Stephen Curry is 38. Draymond Green and Jimmy Butler III are both on expiring deals. The urgency in Dunleavy’s summer is not manufactured, as it is the last realistic window for Curry to compete for another championship while the infrastructure around him still exists.
Marc Stein confirmed that Golden State made a determined run at Kawhi Leonard at the February trade deadline and came up short when the Clippers pulled back. Tim Kawakami at the San Francisco Standard reported that the league expects the Warriors to “go hard” for Leonard or LeBron this offseason. Both names are real. Both are available under the right conditions.
The cruel logic of the Warriors’ LeBron James pursuit is this: the same thing that made LeBron’s performance against Golden State compelling is his ability to lead the way when the franchise players around him are unavailable.
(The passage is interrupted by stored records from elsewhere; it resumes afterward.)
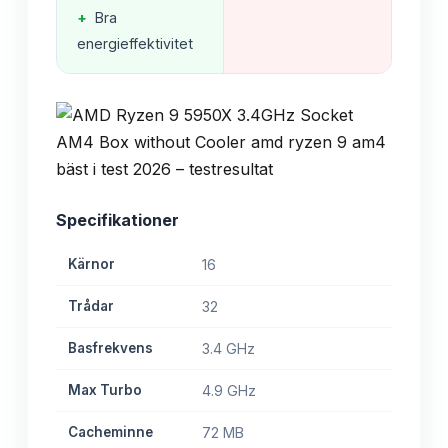
+
Bra
energieffektivitet
Specifikationer
Kärnor
16
Trådar
32
Basfrekvens
3.4 GHz
Max Turbo
4.9 GHz
Cacheminne
72 MB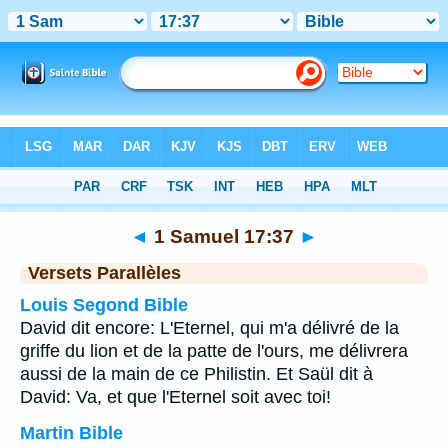
Bible
>
1 Samuel
>
Chapitre 17
> Verset 37
◄
1 Samuel 17:37
►
Versets Parallèles
Louis Segond Bible
David dit encore: L'Eternel, qui m'a délivré de la
griffe du lion et de la patte de l'ours, me délivrera
aussi de la main de ce Philistin. Et Saül dit à
David: Va, et que l'Eternel soit avec toi!
Martin Bible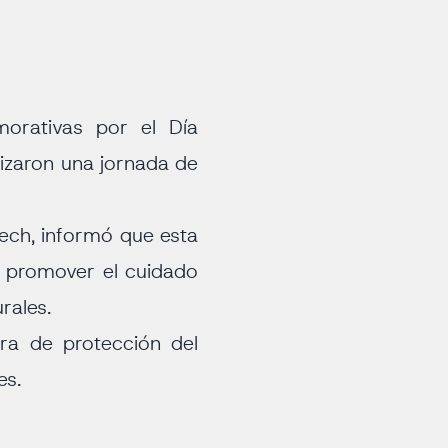
orativas por el Día
lizaron una jornada de
Pech, informó que esta
y promover el cuidado
rales.
ura de protección del
es.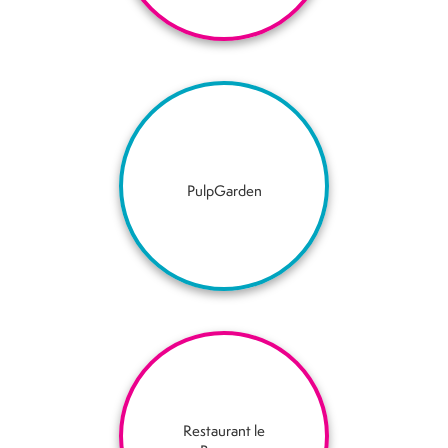
PulpGarden
Restaurant le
And that is precisely what the Warriors need, as they need someone who can carry offensive creation alongside Curry when the game gets tight, someone whose basketball IQ compensates for athleticism that has been declining for years.
LeBron at 41 is on a near-minimum salary and thriving in a third-option role he willingly accepted in Los Angeles. And this is a version of LeBron that could work in Golden State, and it all depends on whether he takes a massive pay cut to be that version for a team that is not the Lakers, or whether Luka Doncic’s franchise standing ends up making the choice for him by making a Lakers return the most logical path, is the question that Amick left open on Friday.